Action item:
The answer must match the material word for word, with every line included.

Data provided:
# # #

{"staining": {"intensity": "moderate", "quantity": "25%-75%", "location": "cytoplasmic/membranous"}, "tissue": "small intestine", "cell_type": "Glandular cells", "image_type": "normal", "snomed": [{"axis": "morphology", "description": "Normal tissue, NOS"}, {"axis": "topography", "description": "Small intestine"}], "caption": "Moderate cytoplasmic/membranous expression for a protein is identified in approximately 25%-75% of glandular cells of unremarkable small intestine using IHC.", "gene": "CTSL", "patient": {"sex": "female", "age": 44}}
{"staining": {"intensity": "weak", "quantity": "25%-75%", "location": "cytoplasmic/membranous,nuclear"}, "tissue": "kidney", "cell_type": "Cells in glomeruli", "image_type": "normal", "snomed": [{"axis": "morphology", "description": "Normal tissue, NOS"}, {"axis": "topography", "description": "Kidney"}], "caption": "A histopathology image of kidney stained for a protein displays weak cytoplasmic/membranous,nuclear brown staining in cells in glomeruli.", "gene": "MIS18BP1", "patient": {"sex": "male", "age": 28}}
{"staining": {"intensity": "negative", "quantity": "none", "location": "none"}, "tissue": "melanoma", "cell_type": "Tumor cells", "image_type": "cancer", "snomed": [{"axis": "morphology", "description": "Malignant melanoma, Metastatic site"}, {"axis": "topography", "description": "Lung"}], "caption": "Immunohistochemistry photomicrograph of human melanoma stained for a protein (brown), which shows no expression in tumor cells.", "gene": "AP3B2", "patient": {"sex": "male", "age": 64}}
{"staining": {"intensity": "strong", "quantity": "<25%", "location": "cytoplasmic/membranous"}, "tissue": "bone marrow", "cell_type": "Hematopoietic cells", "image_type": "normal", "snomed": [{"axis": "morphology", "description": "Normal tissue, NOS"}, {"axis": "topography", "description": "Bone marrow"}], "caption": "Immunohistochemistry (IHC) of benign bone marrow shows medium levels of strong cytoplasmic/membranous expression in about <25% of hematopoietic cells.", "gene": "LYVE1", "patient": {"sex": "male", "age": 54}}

# # #

Task response:
{"staining": {"intensity": "moderate", "quantity": "25%-75%", "location": "cytoplasmic/membranous"}, "tissue": "small intestine", "cell_type": "Glandular cells", "image_type": "normal", "snomed": [{"axis": "morphology", "description": "Normal tissue, NOS"}, {"axis": "topography", "description": "Small intestine"}], "caption": "Moderate cytoplasmic/membranous expression for a protein is identified in approximately 25%-75% of glandular cells of unremarkable small intestine using IHC.", "gene": "CTSL", "patient": {"sex": "female", "age": 44}}
{"staining": {"intensity": "weak", "quantity": "25%-75%", "location": "cytoplasmic/membranous,nuclear"}, "tissue": "kidney", "cell_type": "Cells in glomeruli", "image_type": "normal", "snomed": [{"axis": "morphology", "description": "Normal tissue, NOS"}, {"axis": "topography", "description": "Kidney"}], "caption": "A histopathology image of kidney stained for a protein displays weak cytoplasmic/membranous,nuclear brown staining in cells in glomeruli.", "gene": "MIS18BP1", "patient": {"sex": "male", "age": 28}}
{"staining": {"intensity": "negative", "quantity": "none", "location": "none"}, "tissue": "melanoma", "cell_type": "Tumor cells", "image_type": "cancer", "snomed": [{"axis": "morphology", "description": "Malignant melanoma, Metastatic site"}, {"axis": "topography", "description": "Lung"}], "caption": "Immunohistochemistry photomicrograph of human melanoma stained for a protein (brown), which shows no expression in tumor cells.", "gene": "AP3B2", "patient": {"sex": "male", "age": 64}}
{"staining": {"intensity": "strong", "quantity": "<25%", "location": "cytoplasmic/membranous"}, "tissue": "bone marrow", "cell_type": "Hematopoietic cells", "image_type": "normal", "snomed": [{"axis": "morphology", "description": "Normal tissue, NOS"}, {"axis": "topography", "description": "Bone marrow"}], "caption": "Immunohistochemistry (IHC) of benign bone marrow shows medium levels of strong cytoplasmic/membranous expression in about <25% of hematopoietic cells.", "gene": "LYVE1", "patient": {"sex": "male", "age": 54}}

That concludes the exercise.